» Exercise inputs:
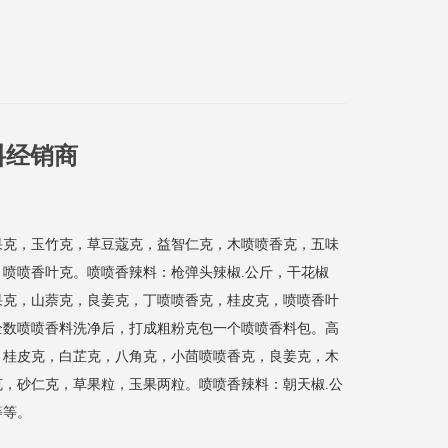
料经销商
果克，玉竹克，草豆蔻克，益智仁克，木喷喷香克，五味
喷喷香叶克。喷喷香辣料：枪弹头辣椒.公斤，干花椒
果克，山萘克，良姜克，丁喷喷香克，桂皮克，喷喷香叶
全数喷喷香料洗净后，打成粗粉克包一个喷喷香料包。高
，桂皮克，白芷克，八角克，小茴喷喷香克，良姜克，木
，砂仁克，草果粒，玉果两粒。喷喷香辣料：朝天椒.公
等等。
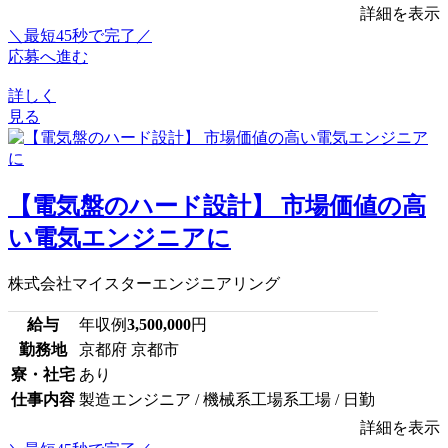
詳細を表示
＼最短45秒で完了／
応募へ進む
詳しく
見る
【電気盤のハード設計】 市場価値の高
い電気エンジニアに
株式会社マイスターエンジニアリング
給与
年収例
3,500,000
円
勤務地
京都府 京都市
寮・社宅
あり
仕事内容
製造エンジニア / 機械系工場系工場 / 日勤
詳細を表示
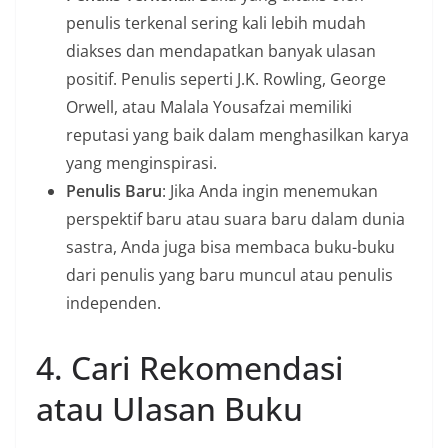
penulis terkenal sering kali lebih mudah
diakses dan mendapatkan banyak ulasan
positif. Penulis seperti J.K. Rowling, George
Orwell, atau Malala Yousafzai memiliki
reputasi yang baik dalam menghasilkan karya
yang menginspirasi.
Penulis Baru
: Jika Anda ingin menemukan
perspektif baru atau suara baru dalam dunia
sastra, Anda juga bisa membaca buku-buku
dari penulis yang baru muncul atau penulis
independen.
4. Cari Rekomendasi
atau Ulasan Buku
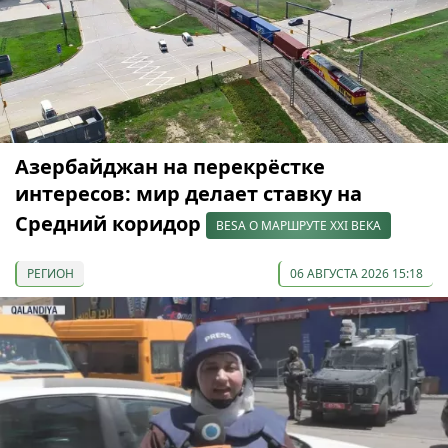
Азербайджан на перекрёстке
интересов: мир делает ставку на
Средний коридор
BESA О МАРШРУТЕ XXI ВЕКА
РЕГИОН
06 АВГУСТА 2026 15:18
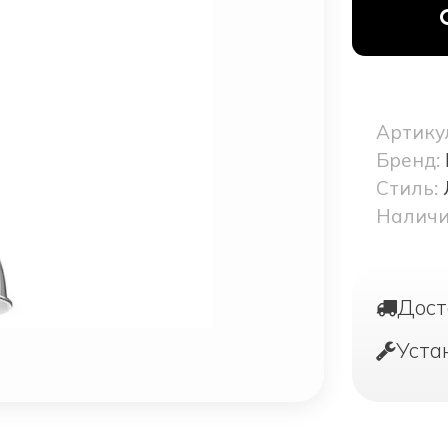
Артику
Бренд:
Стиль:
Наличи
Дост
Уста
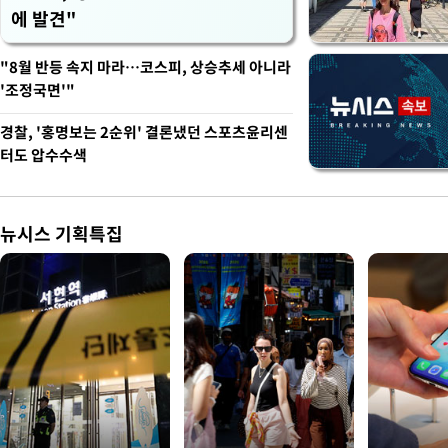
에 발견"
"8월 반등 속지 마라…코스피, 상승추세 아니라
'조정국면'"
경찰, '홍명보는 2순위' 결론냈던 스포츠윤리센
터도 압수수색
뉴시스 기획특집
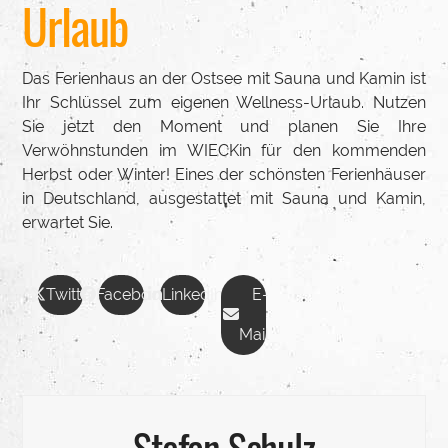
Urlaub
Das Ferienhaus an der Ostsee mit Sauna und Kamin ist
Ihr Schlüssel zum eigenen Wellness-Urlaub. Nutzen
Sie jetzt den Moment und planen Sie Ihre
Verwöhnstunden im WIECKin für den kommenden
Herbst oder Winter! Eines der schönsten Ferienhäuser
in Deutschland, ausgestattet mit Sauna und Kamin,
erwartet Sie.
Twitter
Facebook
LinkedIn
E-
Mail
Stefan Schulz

» Task prompt:
What you give back must match the lines from the start of the records through the line that contains "Das Ferienhaus an", exactly, with the pictures left out.

» Expected answer:
料经销商
果克，玉竹克，草豆蔻克，益智仁克，木喷喷香克，五味
喷喷香叶克。喷喷香辣料：枪弹头辣椒.公斤，干花椒
果克，山萘克，良姜克，丁喷喷香克，桂皮克，喷喷香叶
全数喷喷香料洗净后，打成粗粉克包一个喷喷香料包。高
，桂皮克，白芷克，八角克，小茴喷喷香克，良姜克，木
，砂仁克，草果粒，玉果两粒。喷喷香辣料：朝天椒.公
等等。
詳細を表示
＼最短45秒で完了／
応募へ進む
詳しく
見る
【電気盤のハード設計】 市場価値の高
い電気エンジニアに
株式会社マイスターエンジニアリング
給与
年収例
3,500,000
円
勤務地
京都府 京都市
寮・社宅
あり
仕事内容
製造エンジニア / 機械系工場系工場 / 日勤
詳細を表示
penulis terkenal sering kali lebih mudah
diakses dan mendapatkan banyak ulasan
positif. Penulis seperti J.K. Rowling, George
Orwell, atau Malala Yousafzai memiliki
reputasi yang baik dalam menghasilkan karya
yang menginspirasi.
Penulis Baru
: Jika Anda ingin menemukan
perspektif baru atau suara baru dalam dunia
sastra, Anda juga bisa membaca buku-buku
dari penulis yang baru muncul atau penulis
independen.
4. Cari Rekomendasi
atau Ulasan Buku
Азербайджан на перекрёстке
интересов: мир делает ставку на
Средний коридор
BESA О МАРШРУТЕ XXI ВЕКА
РЕГИОН
06 АВГУСТА 2026 15:18
Артику
Бренд:
Стиль:
Наличи
Дост
Уста
에 발견"
"8월 반등 속지 마라…코스피, 상승추세 아니라
'조정국면'"
경찰, '홍명보는 2순위' 결론냈던 스포츠윤리센
터도 압수수색
뉴시스 기획특집
Urlaub
Das Ferienhaus an der Ostsee mit Sauna und Kamin ist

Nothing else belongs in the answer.